**GIVEN TEXT:**
Can I just ask, is it a problem for Swinging Heaven to have married men on here?.. Let's not be prudish here, this site as it suggests is about swinging and it seems to me there is little or no room for the married man who (whether we like it or not) want's to play away!! I don't think anyone should jump on the moral band wagan especially when you see some of the cam action here.. My point is, I myself was personally attacked in a chatroom by a single lady whom I'd already explained too that I was married and after reading her profile request NO married guys I informed her that I due to this were not suitable.. She then went onto print all the conversation in the room for all to see.. I am not going to make excuses for my way of life but if this is the sort of thing I am having to put up with, I'm glad to have left the site.. Seven years I have been with SH even when it was once a free site but alas people with morals seem to now have the upper hand on a swinging site.. Flies in the face of hypocrocy..
right or wrong..as long as you honest and give people the choice if they wish to play, then i have no problem.
sounds to me like you was whispering, did you ask permission first? quite a few people post their unwanted whispers to the room.
No problem from me if you are being honest! which it appeared you are,
sh hasnt been going for 7 years?
when you say I don't think anyone should jump on the moral band wagan especially when you see some of the cam action here..
what does that mean?
also this bit I informed her that I due to this werenot suitable..
whos the we're? just trying to clarify some areas to ease my understanding.
i dont think its fair that your private convo was pasted in the room, if permissions to whisper had been granted. but what you could have maybe done is report this to a chat op?
to answer the origional question, i dont think sh has a problem with married men on here with out wifes knowledge, just some members may have, which is their right. as long as they are not abusive in there voicing of this opinion.
im not sure what the fact some people with this view being swingers has to do with it. people have the right to choose who they have fun with.
sorry youve faced people voicing that opinion in a bad way, but was it just this one incident that made you so angery? and if its only once is it fair to tar every member and the whole site with the same brush?
why am i replying when you said your leaving the site ?? lol
xx fem x
No one believes us when we say we're single anyway!
Personally I choose not to meet married guys 1 on 1, I'd be lying if I said I had never played with a married man as I don't ask every guy I encountered at clubs, especially if I'm already having fun.
Your profile clearly says that you are married and you are giving anyone who should take an interest a clear opportunity to decide if they would like to turn away or find out more about you. There is no reason for grievance or annoyance towards you.
I would be annoyed if someone had chatted me up for a meet pretending to be single when they are not, but that does not appear to be what you are doing.
I also believe that there are plenty of women playing with out consent of a partner too, so it is not a gender based thing, although men might not be as bothered by it? I wouldn't know.
In conclusion I think you were just unlucky, or as suspected whispering without permission and walked into it. Not everyone is out to make an example of you.
To the OP
There are people here that will preach to you that you have the morals of an alley cat and that you will burn in hell for being here behind your partners/wifes back....

**DATASET:**
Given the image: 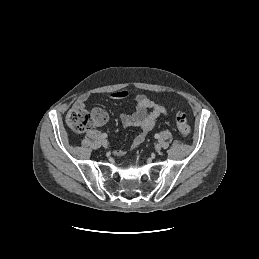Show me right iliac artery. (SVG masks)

...

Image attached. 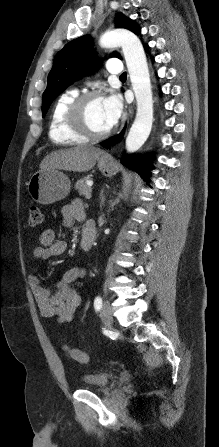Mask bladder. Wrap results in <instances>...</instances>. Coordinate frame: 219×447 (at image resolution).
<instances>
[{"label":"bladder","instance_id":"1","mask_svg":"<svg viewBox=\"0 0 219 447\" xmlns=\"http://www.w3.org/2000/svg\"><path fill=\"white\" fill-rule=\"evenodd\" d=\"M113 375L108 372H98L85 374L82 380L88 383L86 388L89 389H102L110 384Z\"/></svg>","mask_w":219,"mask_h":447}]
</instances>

* * *

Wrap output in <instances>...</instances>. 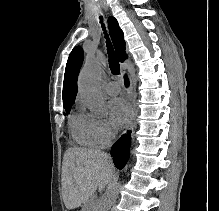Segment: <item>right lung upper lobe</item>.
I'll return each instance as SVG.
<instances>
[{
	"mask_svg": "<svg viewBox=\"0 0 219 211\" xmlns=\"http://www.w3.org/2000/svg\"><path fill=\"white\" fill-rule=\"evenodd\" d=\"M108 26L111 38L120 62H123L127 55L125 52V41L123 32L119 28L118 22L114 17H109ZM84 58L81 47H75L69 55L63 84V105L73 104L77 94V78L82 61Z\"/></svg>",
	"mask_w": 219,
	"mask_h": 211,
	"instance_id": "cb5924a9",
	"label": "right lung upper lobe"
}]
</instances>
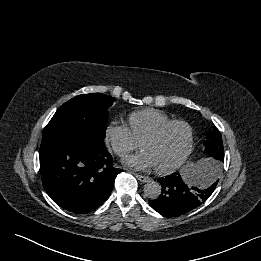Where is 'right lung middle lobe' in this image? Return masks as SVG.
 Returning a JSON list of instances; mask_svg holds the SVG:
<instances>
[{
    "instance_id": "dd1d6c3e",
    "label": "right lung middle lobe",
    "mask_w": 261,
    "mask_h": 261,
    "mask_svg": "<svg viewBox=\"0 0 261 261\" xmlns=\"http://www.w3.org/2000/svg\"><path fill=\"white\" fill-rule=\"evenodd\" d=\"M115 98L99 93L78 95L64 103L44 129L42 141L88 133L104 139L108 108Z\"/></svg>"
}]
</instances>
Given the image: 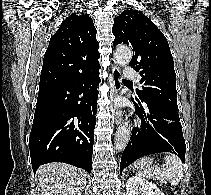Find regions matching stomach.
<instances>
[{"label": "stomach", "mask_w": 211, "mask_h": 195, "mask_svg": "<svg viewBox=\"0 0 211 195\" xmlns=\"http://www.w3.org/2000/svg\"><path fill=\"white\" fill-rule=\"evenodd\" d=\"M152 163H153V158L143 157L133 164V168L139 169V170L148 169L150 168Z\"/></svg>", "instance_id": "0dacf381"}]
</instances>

**SHORT EXERCISE 1:**
Reproduce the stretch of the forum thread about married men on the site, from "also this bit" through "of this opinion.".
**SHORT EXERCISE 2:**
In the forum thread about married men on the site, what does one reply say the original poster could have done about the private conversation being pasted in the room?

**TASK RESPONSE 1:**
also this bit I informed her that I due to this werenot suitable..
whos the we're? just trying to clarify some areas to ease my understanding.
i dont think its fair that your private convo was pasted in the room, if permissions to whisper had been granted. but what you could have maybe done is report this to a chat op?
to answer the origional question, i dont think sh has a problem with married men on here with out wifes knowledge, just some members may have, which is their right. as long as they are not abusive in there voicing of this opinion.

**TASK RESPONSE 2:**
Reported it to a chat op.